Step 5 – Justifying Yourself – Defensive Psychology
A major potential pitfall when you decide to change your lifestyle is the feedback you receive from other people.
When we attempt to make radical changes to our lifestyle we often set ourselves up for failure by discussing it with others. When people hear that you’re changing your life they have all kinds of questions, and you usually end up having to defend your decisions. This defensiveness very often leads to self-doubt and the erosion of your goals.
An easier, less stressful way to deal with outside input is to not give it a chance to start. When invited to a restaurant I usually order a large salad. When my friends tell me that it’s not enough food I respond by saying things like, “Oh, I’m just not very hungry right now,” or, “I had a big lunch today.” When offered a piece of pie or a bag of chips I say, “My doctor wouldn’t like it if I ate that.”
Remember what Hippocrates said – “Be your own doctor,” and, “Let food be your medicine and your medicine be your food.”
The point here is to not get into a discussion. It’s nobody’s business what we eat or drink, how much or little we exercise, or any of that. You’ll avoid a lot of negative input from your friends, family and acquaintances if you don’t bring the subject up in the first place, and refuse to get sucked into the conversation if they broach the subject.

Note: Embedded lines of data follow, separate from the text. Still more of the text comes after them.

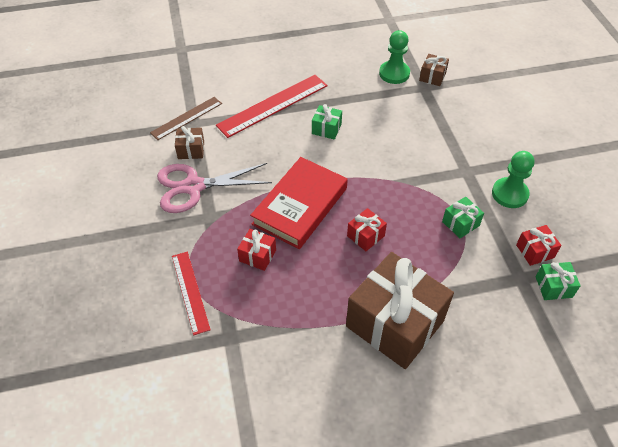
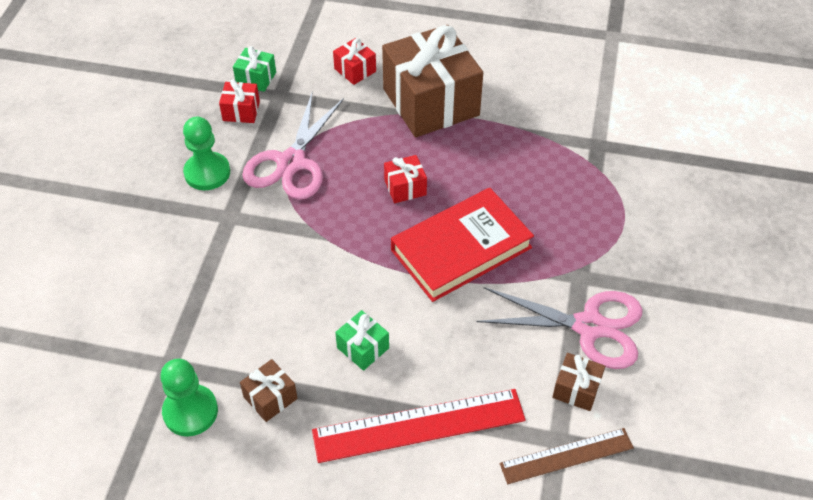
camera: 155 degrees left, 0 degrees up
(190, 292) = (628, 199): red ruler -> none
(257, 256) = (539, 210): red gift -> red gift (355, 70)
(432, 76) = (138, 380): brown gift -> brown gift (270, 398)
(460, 223) = (291, 162): green gift -> pink scissors

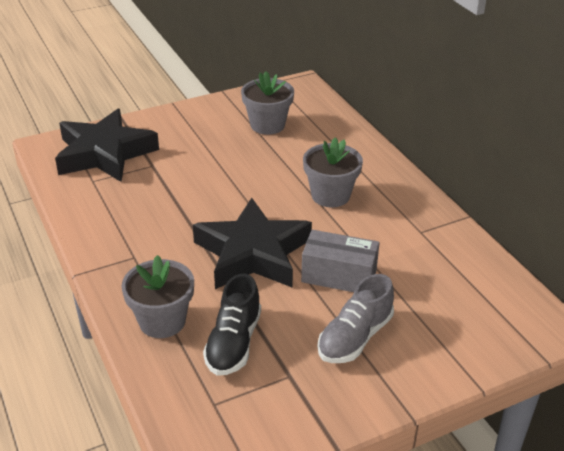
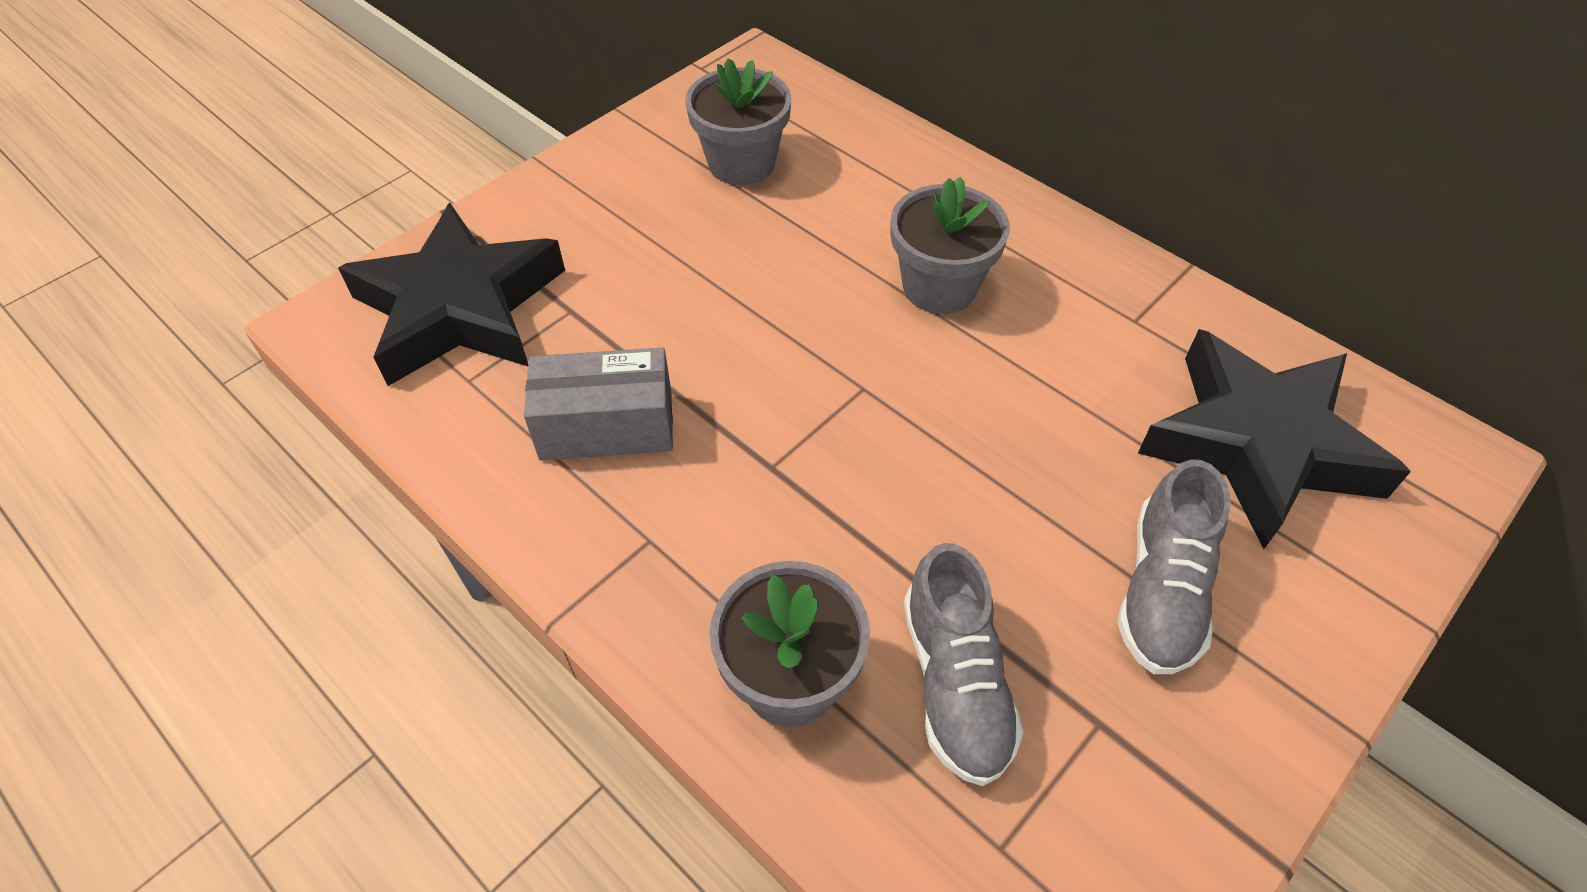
camera: 20 degrees left, 15 degrees up
(233, 343) = (955, 684): black shoe -> grey shoe
(253, 253) = (874, 459): black star -> black star (1259, 445)
(339, 276) = (1055, 460): grey box -> grey box (607, 426)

You do not need to justify yourself to anybody except yourself. If you believe in the wellness journey that you’re currently on, that’s all that matters.
The second part of Step 5 is avoiding failure due to our attitudes – our internal psychology. I’ve talked to many people that were eating healthier for a time, then gave it up completely because “It’s too hard.”
Henry Ford said, “If you think you can, or you think you can’t, you’re right.” I agree.
Sure, it’s a challenge to eat healthy in a junk-food world, but that shouldn’t deter you. When you do your weekly evaluation and realize how many unhealthy items you ate in the last week you shouldn’t let that get you down.
Instead, focus on how many healthy meals you DID eat, and how much better you’re doing now than when you were on the SAD (Standard American Diet).
Good Health is a journey, not a destination. Just because you stepped off the path here and there doesn’t mean that you’re not making progress.
You don’t have to explain yourself to anybody.